▸ Problem to work on:
Repeat nothing but the lines below running from the one containing "nose: (80, 77)" to the one containing "right ankle: (181, 174)". Keep both end lines.

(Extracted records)

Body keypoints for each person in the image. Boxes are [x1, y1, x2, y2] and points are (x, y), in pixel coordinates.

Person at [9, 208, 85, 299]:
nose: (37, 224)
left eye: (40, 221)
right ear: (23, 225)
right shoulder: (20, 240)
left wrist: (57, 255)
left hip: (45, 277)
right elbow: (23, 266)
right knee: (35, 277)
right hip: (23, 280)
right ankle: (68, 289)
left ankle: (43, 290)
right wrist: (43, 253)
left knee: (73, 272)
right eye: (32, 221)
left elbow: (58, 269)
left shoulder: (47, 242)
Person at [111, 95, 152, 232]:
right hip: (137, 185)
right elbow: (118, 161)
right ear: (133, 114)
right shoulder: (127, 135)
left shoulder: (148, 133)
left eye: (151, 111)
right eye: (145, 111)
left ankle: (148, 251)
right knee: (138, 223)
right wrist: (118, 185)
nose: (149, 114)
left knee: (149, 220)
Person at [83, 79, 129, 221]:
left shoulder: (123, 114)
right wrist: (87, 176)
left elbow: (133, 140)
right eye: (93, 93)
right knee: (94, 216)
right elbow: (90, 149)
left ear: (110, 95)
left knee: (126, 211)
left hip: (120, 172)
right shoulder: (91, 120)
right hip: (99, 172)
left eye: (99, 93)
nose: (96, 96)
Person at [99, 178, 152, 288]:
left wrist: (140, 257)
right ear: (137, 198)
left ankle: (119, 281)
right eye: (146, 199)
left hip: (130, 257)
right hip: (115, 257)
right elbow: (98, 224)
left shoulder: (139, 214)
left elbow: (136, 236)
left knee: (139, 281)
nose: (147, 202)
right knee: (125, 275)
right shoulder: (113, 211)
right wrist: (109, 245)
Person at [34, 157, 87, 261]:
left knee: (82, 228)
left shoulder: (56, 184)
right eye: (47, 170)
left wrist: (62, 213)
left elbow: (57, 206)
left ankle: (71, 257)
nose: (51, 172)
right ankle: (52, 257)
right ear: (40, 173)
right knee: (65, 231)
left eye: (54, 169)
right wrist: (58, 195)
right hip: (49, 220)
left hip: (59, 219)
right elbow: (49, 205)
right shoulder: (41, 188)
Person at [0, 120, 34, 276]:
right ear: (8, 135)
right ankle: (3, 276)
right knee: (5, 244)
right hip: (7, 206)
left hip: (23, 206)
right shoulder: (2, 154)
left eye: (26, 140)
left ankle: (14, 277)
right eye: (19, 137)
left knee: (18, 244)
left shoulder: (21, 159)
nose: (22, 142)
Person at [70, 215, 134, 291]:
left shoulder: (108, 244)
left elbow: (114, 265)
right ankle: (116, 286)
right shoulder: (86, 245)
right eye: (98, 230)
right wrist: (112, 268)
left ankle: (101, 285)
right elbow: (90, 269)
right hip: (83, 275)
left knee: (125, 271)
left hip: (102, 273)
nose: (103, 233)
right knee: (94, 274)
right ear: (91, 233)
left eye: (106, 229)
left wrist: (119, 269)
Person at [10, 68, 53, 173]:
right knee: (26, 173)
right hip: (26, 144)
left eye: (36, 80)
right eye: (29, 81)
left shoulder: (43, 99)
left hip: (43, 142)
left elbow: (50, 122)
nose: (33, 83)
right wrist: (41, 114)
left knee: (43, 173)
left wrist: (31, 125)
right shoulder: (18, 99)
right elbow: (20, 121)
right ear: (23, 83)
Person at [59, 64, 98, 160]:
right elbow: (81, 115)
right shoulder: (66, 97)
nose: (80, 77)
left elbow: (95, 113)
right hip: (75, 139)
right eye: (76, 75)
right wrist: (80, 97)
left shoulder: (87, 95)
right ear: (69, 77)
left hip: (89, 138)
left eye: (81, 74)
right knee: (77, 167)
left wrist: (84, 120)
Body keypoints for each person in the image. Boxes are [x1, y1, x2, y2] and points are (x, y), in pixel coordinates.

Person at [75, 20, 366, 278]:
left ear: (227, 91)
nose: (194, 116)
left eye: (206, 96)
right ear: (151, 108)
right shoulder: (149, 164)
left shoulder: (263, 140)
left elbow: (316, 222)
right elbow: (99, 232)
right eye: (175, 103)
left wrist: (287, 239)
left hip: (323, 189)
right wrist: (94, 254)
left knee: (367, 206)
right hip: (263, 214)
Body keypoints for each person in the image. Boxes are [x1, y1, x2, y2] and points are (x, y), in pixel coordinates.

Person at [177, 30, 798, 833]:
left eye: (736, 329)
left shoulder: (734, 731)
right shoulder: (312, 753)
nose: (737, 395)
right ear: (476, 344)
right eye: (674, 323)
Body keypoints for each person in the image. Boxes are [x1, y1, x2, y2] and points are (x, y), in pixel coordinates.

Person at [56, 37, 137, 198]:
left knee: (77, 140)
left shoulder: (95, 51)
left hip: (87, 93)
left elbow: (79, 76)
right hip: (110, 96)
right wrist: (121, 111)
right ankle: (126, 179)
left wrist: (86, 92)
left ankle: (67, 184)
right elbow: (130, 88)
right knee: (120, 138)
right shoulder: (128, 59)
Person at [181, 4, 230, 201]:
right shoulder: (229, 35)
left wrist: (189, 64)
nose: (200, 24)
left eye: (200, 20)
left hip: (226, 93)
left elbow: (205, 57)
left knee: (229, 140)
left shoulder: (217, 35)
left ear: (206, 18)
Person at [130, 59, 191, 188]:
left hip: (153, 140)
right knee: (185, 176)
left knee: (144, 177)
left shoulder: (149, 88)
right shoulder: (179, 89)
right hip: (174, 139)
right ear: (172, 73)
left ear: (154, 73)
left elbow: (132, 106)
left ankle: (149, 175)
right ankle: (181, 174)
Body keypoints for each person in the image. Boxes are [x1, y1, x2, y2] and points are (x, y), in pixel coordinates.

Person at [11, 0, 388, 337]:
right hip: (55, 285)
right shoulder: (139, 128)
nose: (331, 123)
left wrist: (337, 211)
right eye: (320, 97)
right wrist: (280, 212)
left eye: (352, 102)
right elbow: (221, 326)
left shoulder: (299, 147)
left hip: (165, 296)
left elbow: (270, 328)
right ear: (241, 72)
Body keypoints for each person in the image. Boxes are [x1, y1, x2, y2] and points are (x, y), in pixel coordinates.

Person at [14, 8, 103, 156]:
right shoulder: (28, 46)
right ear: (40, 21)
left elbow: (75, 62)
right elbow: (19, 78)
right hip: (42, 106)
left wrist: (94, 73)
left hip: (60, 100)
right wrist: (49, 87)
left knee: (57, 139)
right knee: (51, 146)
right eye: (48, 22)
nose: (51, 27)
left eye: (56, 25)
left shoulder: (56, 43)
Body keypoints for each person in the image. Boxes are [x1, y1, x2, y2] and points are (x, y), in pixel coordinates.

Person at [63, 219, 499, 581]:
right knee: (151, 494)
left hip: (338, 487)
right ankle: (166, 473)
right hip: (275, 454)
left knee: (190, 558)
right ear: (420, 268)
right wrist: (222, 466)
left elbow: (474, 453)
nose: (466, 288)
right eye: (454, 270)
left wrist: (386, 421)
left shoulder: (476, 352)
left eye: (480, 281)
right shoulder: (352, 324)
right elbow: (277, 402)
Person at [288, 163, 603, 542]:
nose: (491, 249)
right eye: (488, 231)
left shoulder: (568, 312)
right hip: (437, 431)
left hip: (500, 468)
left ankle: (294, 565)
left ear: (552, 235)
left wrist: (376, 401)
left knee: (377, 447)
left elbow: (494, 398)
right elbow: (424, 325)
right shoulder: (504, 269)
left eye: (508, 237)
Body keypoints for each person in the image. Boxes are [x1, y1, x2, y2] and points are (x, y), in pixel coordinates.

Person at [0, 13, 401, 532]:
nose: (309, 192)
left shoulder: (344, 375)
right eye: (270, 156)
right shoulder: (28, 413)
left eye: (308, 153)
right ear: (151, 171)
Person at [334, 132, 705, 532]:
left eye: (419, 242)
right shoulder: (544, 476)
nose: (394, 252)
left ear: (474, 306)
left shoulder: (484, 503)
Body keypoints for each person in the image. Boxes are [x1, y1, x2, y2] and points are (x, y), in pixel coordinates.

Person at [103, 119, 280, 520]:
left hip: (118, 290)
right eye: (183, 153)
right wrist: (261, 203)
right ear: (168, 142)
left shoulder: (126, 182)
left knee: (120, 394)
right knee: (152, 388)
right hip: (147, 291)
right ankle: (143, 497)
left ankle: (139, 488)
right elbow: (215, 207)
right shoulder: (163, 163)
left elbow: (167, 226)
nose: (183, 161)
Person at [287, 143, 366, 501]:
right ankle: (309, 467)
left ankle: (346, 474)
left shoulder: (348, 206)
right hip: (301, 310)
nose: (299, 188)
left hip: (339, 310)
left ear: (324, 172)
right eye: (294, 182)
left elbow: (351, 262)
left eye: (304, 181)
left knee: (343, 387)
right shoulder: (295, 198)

▸ Task solution:
nose: (80, 77)
left elbow: (95, 113)
right hip: (75, 139)
right eye: (76, 75)
right wrist: (80, 97)
left shoulder: (87, 95)
right ear: (69, 77)
left hip: (89, 138)
left eye: (81, 74)
right knee: (77, 167)
left wrist: (84, 120)
Body keypoints for each person in the image. Boxes are [x1, y1, x2, y2] and points are (x, y), in pixel coordinates.

Person at [75, 20, 366, 278]:
left ear: (227, 91)
nose: (194, 116)
left eye: (206, 96)
right ear: (151, 108)
right shoulder: (149, 164)
left shoulder: (263, 140)
left elbow: (316, 222)
right elbow: (99, 232)
right eye: (175, 103)
left wrist: (287, 239)
left hip: (323, 189)
right wrist: (94, 254)
left knee: (367, 206)
right hip: (263, 214)
Body keypoints for each person in the image. Boxes are [x1, y1, x2, y2] and points are (x, y), in pixel coordinates.

Person at [177, 30, 798, 833]:
left eye: (736, 329)
left shoulder: (734, 731)
right shoulder: (312, 753)
nose: (737, 395)
right ear: (476, 344)
right eye: (674, 323)
Body keypoints for each person in the image. Boxes are [x1, y1, x2, y2] and points are (x, y), in pixel coordinates.

Person at [56, 37, 137, 198]:
left knee: (77, 140)
left shoulder: (95, 51)
left hip: (87, 93)
left elbow: (79, 76)
right hip: (110, 96)
right wrist: (121, 111)
right ankle: (126, 179)
left wrist: (86, 92)
left ankle: (67, 184)
right elbow: (130, 88)
right knee: (120, 138)
right shoulder: (128, 59)
Person at [181, 4, 230, 201]:
right shoulder: (229, 35)
left wrist: (189, 64)
nose: (200, 24)
left eye: (200, 20)
left hip: (226, 93)
left elbow: (205, 57)
left knee: (229, 140)
left shoulder: (217, 35)
left ear: (206, 18)
Person at [130, 59, 191, 188]:
left hip: (153, 140)
right knee: (185, 176)
left knee: (144, 177)
left shoulder: (149, 88)
right shoulder: (179, 89)
right hip: (174, 139)
right ear: (172, 73)
left ear: (154, 73)
left elbow: (132, 106)
left ankle: (149, 175)
right ankle: (181, 174)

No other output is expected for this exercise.